Photo by Ross Kinnaird/Getty Images
By Joel Beall
SOUTHAMPTON, N.Y. — Ian Poulter is not a name synonymous with major success. Yet on a morning when the game’s best came out on the business end of Shinnecock Hills, it was the 42-year-old Englishman that was on top of the U.S. Open leader board.
In one regard, Poulter has enjoyed a career renaissance since losing, then regaining through clerical error, his PGA Tour card last May, highlighted by a win at this year’s Houston Open. It’s also been a sustained run, as he has finished 11th or better in five of his last seven events.
But despite his revival—you better believe he’s going to be a pain in the Americans’ ass this fall at the Ryder Cup—Poulter was considered a non-entity heading into Shinnecock Hills, entering with 100-to-1 odds. And with good reason:
The U.S. Open has not been his friend
This country’s national championship is the only major where the Englishman has failed to post a top-10, his best finish a T-12 in 12 previous events.
“I have to say, through most of the U.S. Opens, I haven’t enjoyed very many, to be honest,” Poulter said on Thursday. “They’re difficult. They’re hot. They’re stressful. Feels like you’re pulling teeth every single hole you play. How I’ve got any left, I don’t really know. They always set out very difficult. It’s supposed to be tough.”

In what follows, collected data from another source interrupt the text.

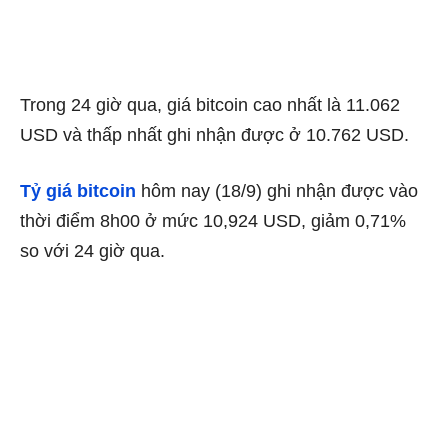
Trong 24 giờ qua, giá bitcoin cao nhất là 11.062
USD và thấp nhất ghi nhận được ở 10.762 USD.
Tỷ giá bitcoin
hôm nay (18/9) ghi nhận được vào
thời điểm 8h00 ở mức 10,924 USD, giảm 0,71%
so với 24 giờ qua.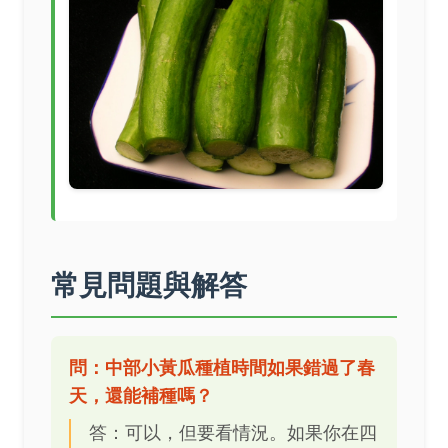
常見問題與解答
問：中部小黃瓜種植時間如果錯過了春
天，還能補種嗎？
答：可以，但要看情況。如果你在四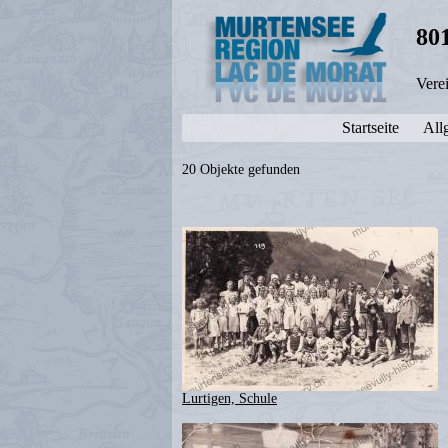
80
Vere
Startseite
All
20 Objekte gefunden
Lurtigen, Schule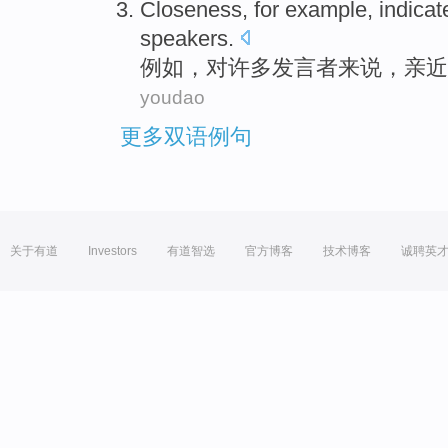
Closeness
,
for example
,
indicat
speakers
.
例如
，对
许多
发言者
来说，
亲近
youdao
更多双语例句
关于有道
Investors
有道智选
官方博客
技术博客
诚聘英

Round 1 has historically been a bane
Thursday was just the second opening round in 13 tries that Poulter opened with an under-par score at the U.S. Open. The other was a 70 at the 2010 championship at Pebble Beach.
He also has a tenuous relationship with the USGA
Poulter’s been critical of the organization’s set-up of the event, remarking that 2015 venue was Chambers Bay “a complete farce” and the “worst most disgraceful surfaces” he had seen. He went so far as to call for the USGA to apologize.

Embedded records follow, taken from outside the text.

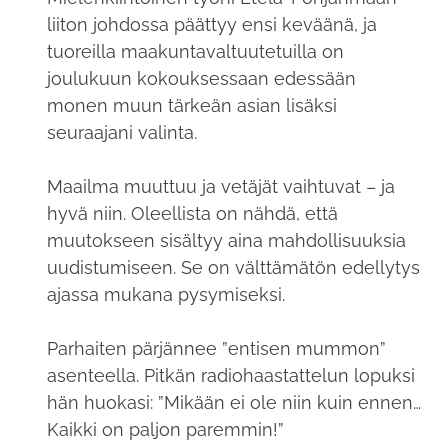
liiton johdossa päättyy ensi keväänä, ja
tuoreilla maakuntavaltuutetuilla on
joulukuun kokouksessaan edessään
monen muun tärkeän asian lisäksi
seuraajani valinta.
Maailma muuttuu ja vetäjät vaihtuvat – ja
hyvä niin. Oleellista on nähdä, että
muutokseen sisältyy aina mahdollisuuksia
uudistumiseen. Se on välttämätön edellytys
ajassa mukana pysymiseksi.
Parhaiten pärjännee ”entisen mummon”
asenteella. Pitkän radiohaastattelun lopuksi
hän huokasi: ”Mikään ei ole niin kuin ennen…
Kaikki on paljon paremmin!”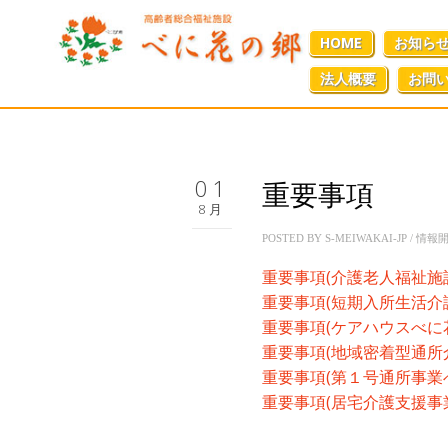
HOME
お知ら
法人概要
お問
01
重要事項
8月
POSTED BY
S-MEIWAKAI-JP
/
情報
重要事項(介護老人福祉施設べ
重要事項(短期入所生活介護べ
重要事項(ケアハウスべに花の郷
重要事項(地域密着型通所介護
重要事項(第１号通所事業べに花
重要事項(居宅介護支援事業所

As for Thursday’s configuration?
“I thought the setup was brilliant,” Poulter joked. “It’s not often I’ve ever said that at a U.S. Open.”
He was previously not a fan of Shinnecock
In 2004, which marked his first outing at the U.S. Open, Poulter missed the cut thanks to a 74-72 submission.
“When I look back to 2004, that wasn’t a very enjoyable experience,” Poulter admitted. “Today was the exact opposite.”
So how did Poulter cobble together the best round in the morning wave?
“Scrambling when you are out of position on this golf course is also key, and I did that well,” Poulter said. “I limited the mistakes.” His only bogeys on the day came at the 10th and 13th, statistically two of the toughest holes on Thursday morning.
He also able to navigate the wind with aplomb, hitting 12 greens, about four more than the field average.
“You know, the difference today, I think, being you can still be relatively aggressive with how soft the greens were,” Poulter said, “but you just had to be super careful.”
But perhaps the biggest spur for Poulter was his spirit. Though he’s never been accused of self-doubt, Poulter toured Shinnecock with conviction.
“I feel confident. I feel happy. I feel happy off the golf course,” he said. “And it makes that a lot easier on the golf course.”
U.S. Opens aren’t won on Thursdays, and things can go south quickly at Shinnecock. Poulter grabbing his first major at 42 seems unlikely. But it’s a possibility that took a step closer to probability after Round 1.